Darcy wanted to laugh. He heard Bingley’s soft chuckle. Miss Caroline Bingley was almost four and twenty years and had six complete seasons to make a match. Had she not aspired to the highest echelons by keeping her focus on the Darcy name, she might have made a successful match. Darcy’s shoulders spasmed at the thought of having her on his arm, in his home, and in his bed. Never!
Caroline slumped into the back of her chair. She had been bested at her own game.
He was proud of the young woman with the dark chestnut curls and flashing brown eyes. Darcy yearned to clasp Miss Elizabeth to him as Bingley had done to Miss Lucas during the treasure hunt. How inappropriate!
Miss Elizabeth? He had better watch himself around her. Dormant feelings were being stirred by this impertinent miss. While her circumstances kept her unqualified from becoming a prospect for marriage, she was worming her way into his heart, one inch at a time. Deciding William Shakespeare was wise when he wrote in Henry IV that “the better part of Valour, is Discretion”, Darcy stood, excused himself, and proceeded to leave the room.
Before he could take two steps, the butler approached with a man in his shadow.
“Mr. Bingley, sir.” He bowed, irritation at having the gentleman following him rather than waiting, as was proper, in the entrance hall. “Colonel Richard Fitzwilliam to see you.”

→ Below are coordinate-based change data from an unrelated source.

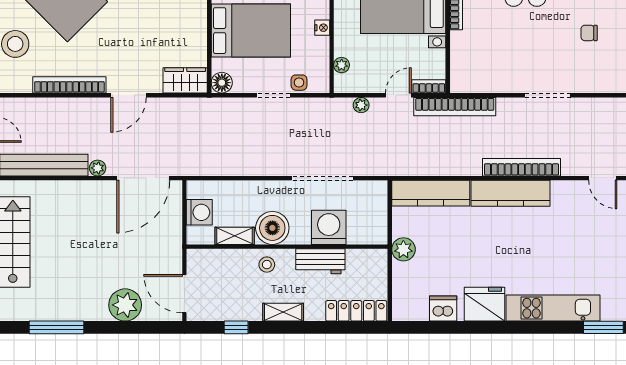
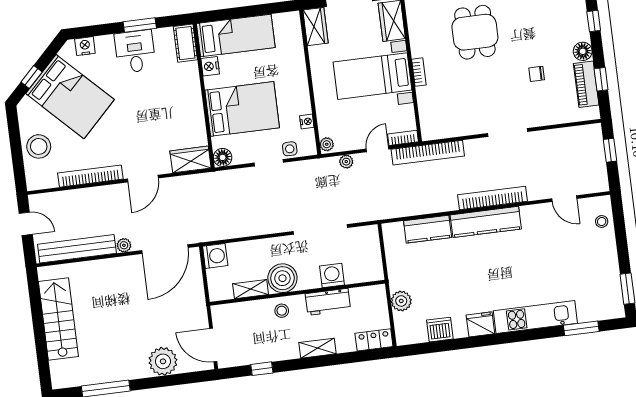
nightstand: (322, 28) -> (307, 121), moved
plant: (342, 65) -> (327, 144), moved
kitchen counter: (431, 193) -> (428, 229), width x0.67
washing machine: (199, 212) -> (215, 256), moved
washing machine: (329, 227) -> (332, 275), width x0.73, depth x0.73
plant: (403, 249) -> (401, 301), moved
fridge: (484, 304) -> (480, 324), width x0.73, depth x0.75
locker: (356, 311) -> (374, 340), width x0.66
shelving: (283, 312) -> (317, 348), moved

Bold as usual, the colonel did not wait to be presented. Stepping around the servant, he approached Darcy, shaking his hand. He did the same to Bingley and Mr. Hurst, who until this point had remained asleep on a sofa placed in the far corner of the room. Bowing to Mrs. Hurst and Miss Bingley, Richard finally turned to look at the room’s final occupant.
“Well, well, well. Who do we have here?” Stepping closer to Miss Elizabeth, he gave her a full courtly bow.
As hostess, Miss Bingley would have been within her rights to greet the colonel and offer introductions. Regardless, with the interest he was showing her foe, she pressed her lips together and turned her face away.
Darcy was shocked by her bad behavior. It could only mean that Caroline thought Miss Elizabeth to be a threat to her reaching her goal of wedding Fitzwilliam Darcy. How could that be? He had no interest in Bingley’s sister and only a slight inclination toward Bennet’s second child. Jealousy was an ugly thing.
Charles Bingley jumped to his feet after shooting a glare at his sister. Expressing good manners, he performed the necessary tasks so Richard and the true beauty in the room could become acquainted.
A sharp pain flashed across his chest when Miss Elizabeth smiled at his cousin. How could that be? She had not smiled at him like that until he knew her for almost a se’nnight. He wanted to growl. Yes, jealousy was, indeed, an ugly thing.